Jean Moulin : le trait d’union

Publié le par Michel Boissard

Jean Moulin : le trait d’union

 

 

            Tombé aux mains de la Gestapo puis mort sous la torture voici exactement soixante ans, Jean Moulin incarne une figure emblématique de notre mémoire nationale. Il n’est pas jusqu’au romancier Olivier Rollin, ancien mao et soixante-huitard militant, qui n’avoue avoir pleuré en écoutant l’incantation tragique aux accents barrésiens prononcés par André Malraux, le 19 décembre 1964, lors du transfert au Panthéon des cendres du fondateur du Conseil National de la Résistance[1].

La biographie que lui consacre Jean-Pierre Azema  évite le double écueil du mémorial et de l’illusion biographique qui, selon Pierre Bourdieu, consiste à reconstruire une existence en fonction de son aboutissement. Ce livre permet de comprendre pourquoi et comment une vie se transforme en destin. Pourquoi les racines identitaires familiales, entre Vendée Provençale et Midi Rouge, font du Bitterois Jean Moulin un fonctionnaire républicain si fort attaché aux valeurs progressistes et démocratiques. Comment il n’y a pas de solution de continuité entre le chef de cabinet de Pierre Cot, Ministre du Front Populaire, qui contribue à la défense de l’Espagne Républicaine, et le Préfet de Chartres qui tente de se suicider plutôt que de céder en 1940, aux injonctions de l’envahisseur nazi. De quelle manière, dans le temps où De Gaulle et les communistes se trouvent du même côté, celui de la France, le Délégué de l’ombre joue le rôle majeur de trait d’union (René Rémond) entre la Résistance intérieure et la France Libre, sans être l’agent du K.G.B. que la calomnie partisane tente plus tard d’accoler à sa mémoire. Dans quelles conditions enfin, Rex ou Max devient-il à la fois l’organisateur de l’armée de Londres, « le Carnot de la Résistance », et en intégrant les partis politiques au sein de l’organisation unifiée du C.N.R. peut-il jeter les bases d’une démocratie rénovée à la Libération.

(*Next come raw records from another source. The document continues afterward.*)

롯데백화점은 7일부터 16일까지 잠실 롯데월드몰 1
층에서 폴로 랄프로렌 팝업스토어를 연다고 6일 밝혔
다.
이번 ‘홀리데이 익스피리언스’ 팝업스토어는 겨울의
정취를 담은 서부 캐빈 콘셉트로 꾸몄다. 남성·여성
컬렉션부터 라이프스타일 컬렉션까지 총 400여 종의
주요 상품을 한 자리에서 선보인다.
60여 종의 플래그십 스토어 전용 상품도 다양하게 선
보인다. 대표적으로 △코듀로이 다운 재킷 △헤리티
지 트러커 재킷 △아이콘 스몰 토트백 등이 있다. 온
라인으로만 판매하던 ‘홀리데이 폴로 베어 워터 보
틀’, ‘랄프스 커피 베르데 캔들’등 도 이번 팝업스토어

            Le martyre de Jean Moulin a fait du « plus célèbre des Héraultais » un héros. Mais l’une des conclusions de J.P. Azema lui restitue une dimension fraternellement humaine : «  … ce petit provincial, fonctionnaire de la République, s’engagea en patriote lucide, devint un membre efficace du peuple de la nuit, mourut comme un brave ; somme toute, il ne dépare pas la longue liste de ces Français qui ont fait la France. »

 

      

Michel Boissard

 

Jean Moulin, le rebelle, le politique, le résistant, Jean-Pierre Azema, Perrin, 2003,  24  euros.

 



[1] Transfert décidé sur la proposition parlementaire du Député socialiste de l’Hérault Raoul Bayou.